Three Ways to Prevent Tooth Decay and Early Tooth Loss


Dr Wendy Tseng has encountered many patients who needed to get their teeth extracted and wished they could have prevented this.

Here she shares her experience and thoughts on tooth decay and early tooth loss and how this can be prevented.

1. Education starts early!

As dentists, we must educate our patients about oral health as early as possible, so they adopt the right habits from an early stage. I believe that prevention is always better than cure. 

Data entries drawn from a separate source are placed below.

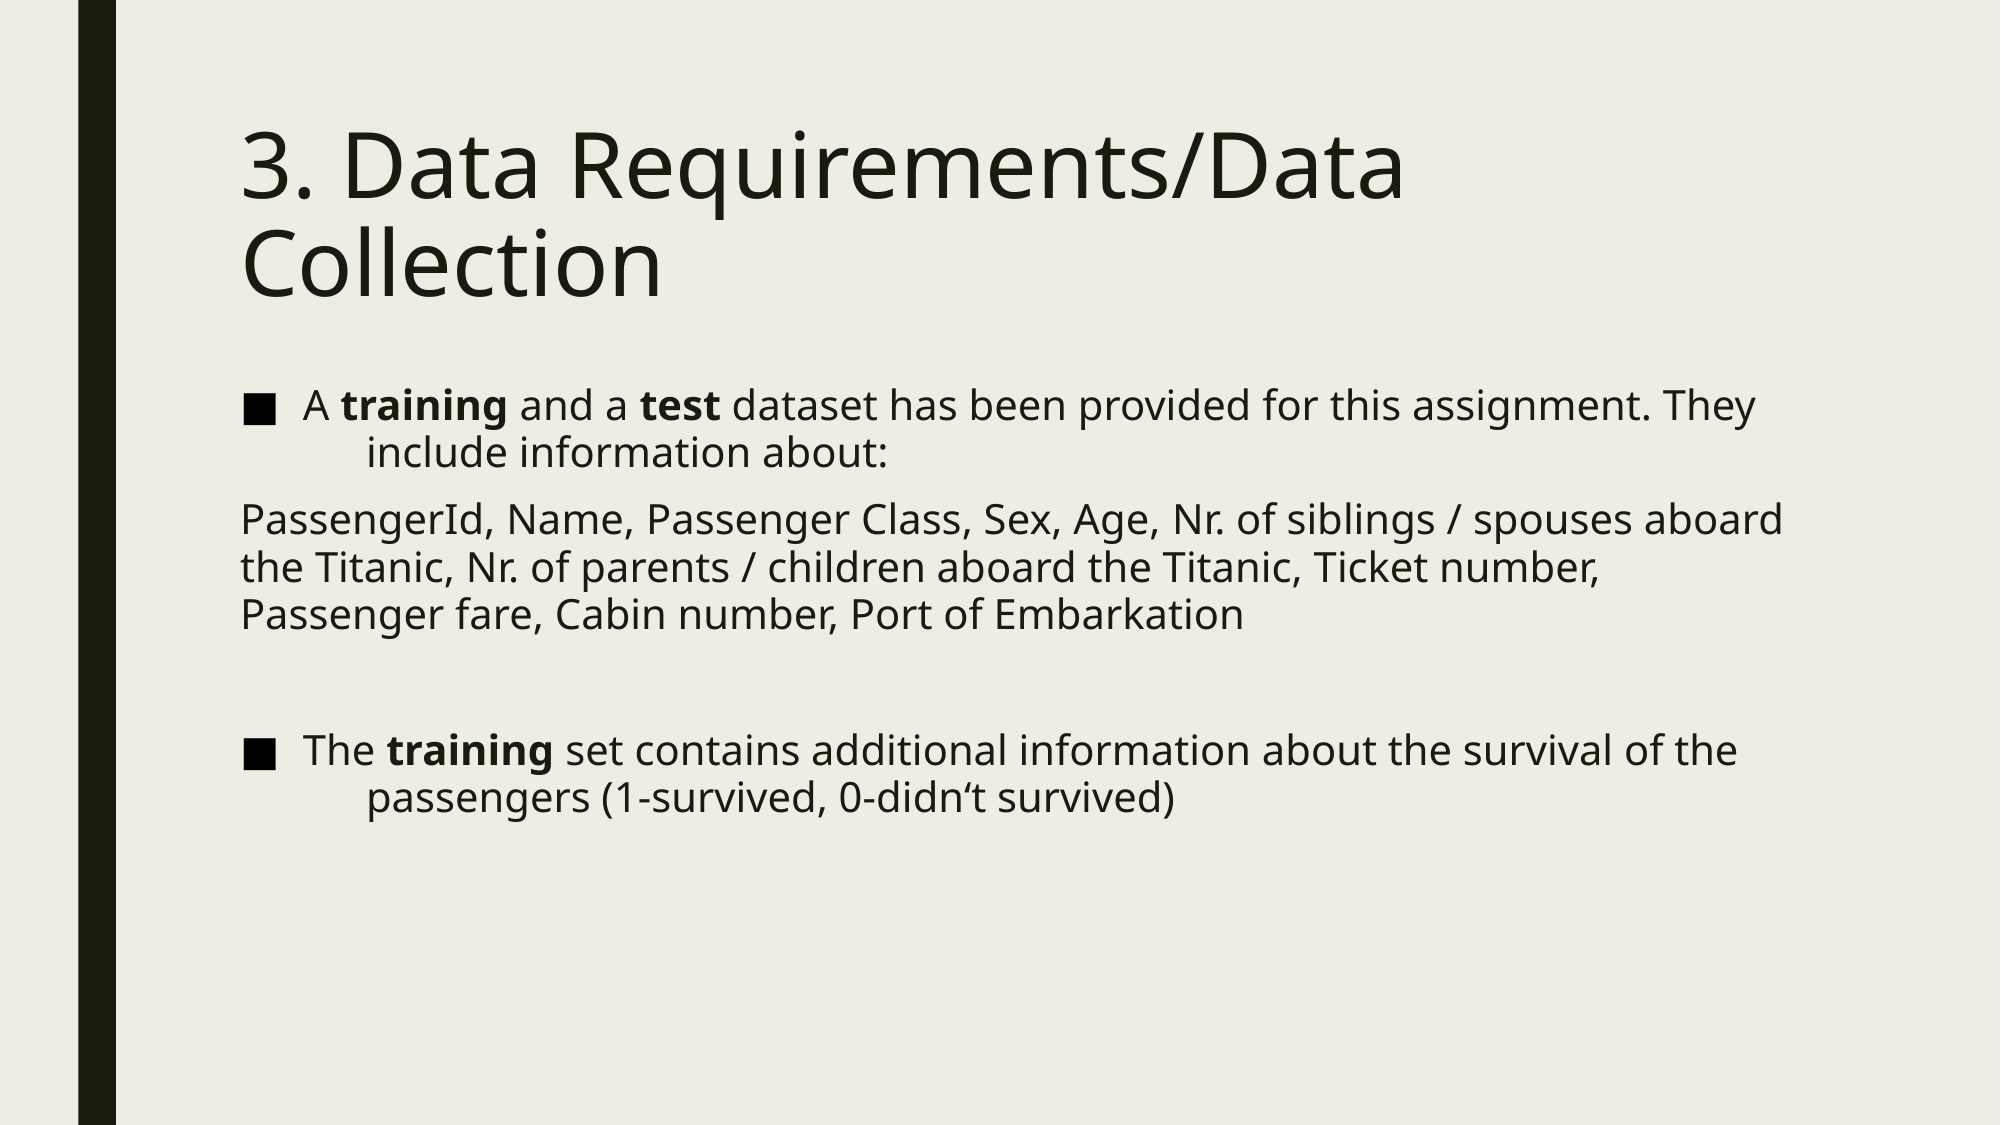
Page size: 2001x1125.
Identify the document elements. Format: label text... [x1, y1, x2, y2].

title 3. Data Requirements/Data Collection [225, 112, 1801, 357]
list A training and a test dataset has been provided for this assignment. They include information about: PassengerId, Name, Passenger Class, Sex, Age, Nr. of siblings / spouses aboard the Titanic, Nr. of parents / children aboard the Titanic, Ticket number, Passenger fare, Cabin number, Port of Embarkation The training set contains additional information about the survival of the passengers (1-survived, 0-didn‘t survived) [225, 375, 1801, 963]
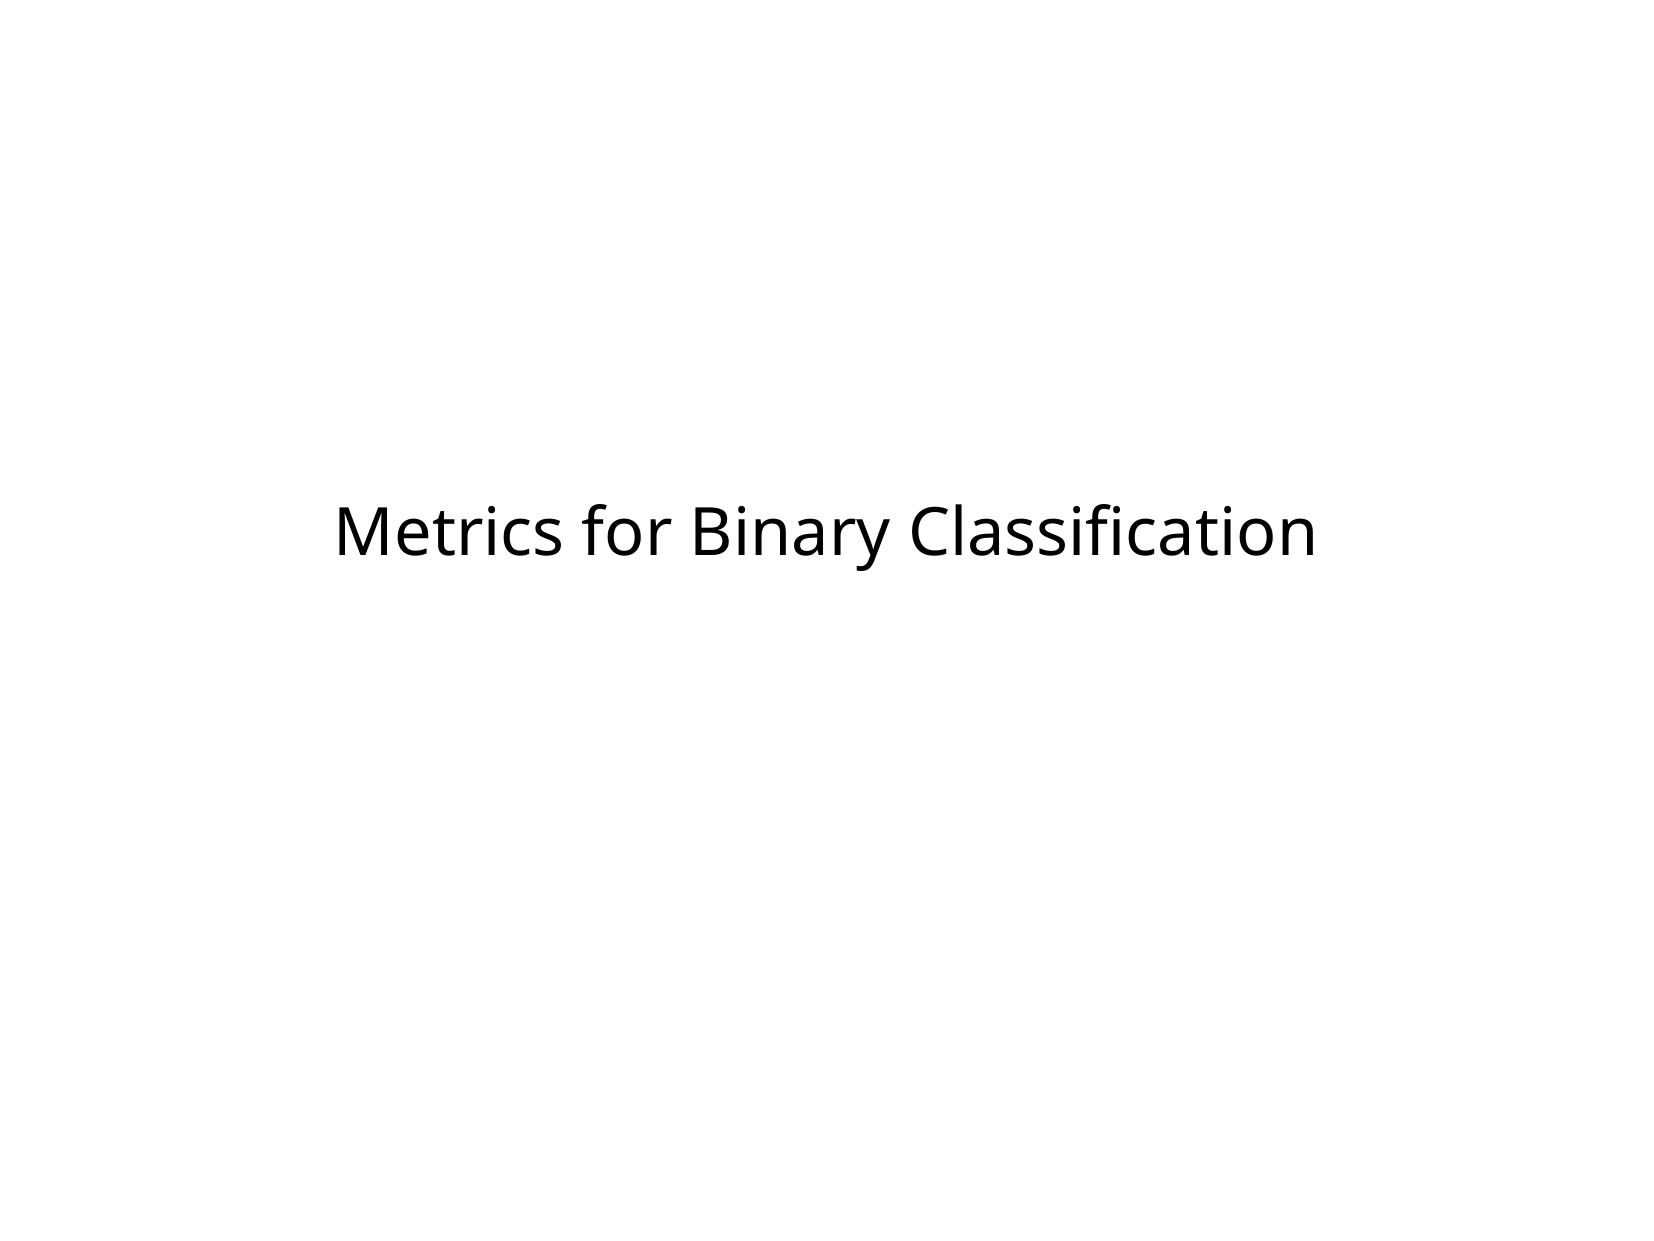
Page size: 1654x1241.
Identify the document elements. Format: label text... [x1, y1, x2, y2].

subtitle Metrics for Binary Classification [82, 49, 1571, 1010]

Currently, there seems to be a lack of simple dental knowledge in the general population. Throughout my years of practice, I have noticed that many patients don’t even know the proper technique for brushing their teeth as they were never taught this since they were young. As dentists, I believe we have a duty to pass this knowledge onto our patients as this can make a massive difference to their lives and the lives of their families and friends. 

Gum disease is influenced by a combination of genetic factors (approximately 50% of gum disease can be credited to genetic factors) and environmental factors, whereas caries (dental decay) is mostly affected by environmental factors. Thus, we can target and control many environmental aspects to prevent dental problems, for example, diet, smoking and saliva flow. Patients could prevent early tooth loss if they were educated about these aspects.

2. Dental problems in different populations

There are also ways to prevent dental decay and early tooth loss in different populations.
As a mobile dentist, I saw that when children in schools start visiting a dentist at a young age (such as when their first tooth erupts at the age of 6 months), this enables them to get into the habit of regular visits early, which sets them up well for life. Furthermore, because infants are prone to early childhood caries when bottle feeding, it’s vital to educate mothers on frequently lifting their child’s upper lip to check for decay. It’s also crucial that the infant isn’t left to fall asleep with the bottle in their mouth and mothers should also try to wean their child off bottle-feeding when they are around one year old, to reduce caries risk as well.
In the instance of prisoners, drug use is a prime factor which leads to eventual tooth loss. I found that many prisoners were not aware of how large an impact the drugs would have on the future prognosis of their teeth. Thus early dental education would have been beneficial.

For the elderly in aged care facilities, Xerostomia or reduced saliva flow caused by polypharmacy (taking multiple medications) can play a big role in dental problems such as decay. Diet control and the prescription of saliva substitutes could help in this case. Furthermore, carers could be better educated on how to more effectively brush the teeth of the elderly under their care. This would make a world of difference as poor oral hygiene is a significant problem in this population.

3. The key to avoiding tooth decay and early tooth loss

An issue I’ve commonly seen which is especially prevalent in Asian populations is that patients tend to only present to a clinic when they are in a large amount of pain or are already in an advanced stage of dental disease.

As dentists, we should continuously educate patients on getting into the habit of regular, 6-12 monthly checkups. This will enable the dental disease to be detected and diagnosed as early as possible, to prevent the further deterioration of teeth. It also provides opportunities for us to regularly educate our patients to partner with us in the care of their teeth.

Remember that early diagnosis is vital! The earlier we pick up a problem, the more likely we can prevent an extraction!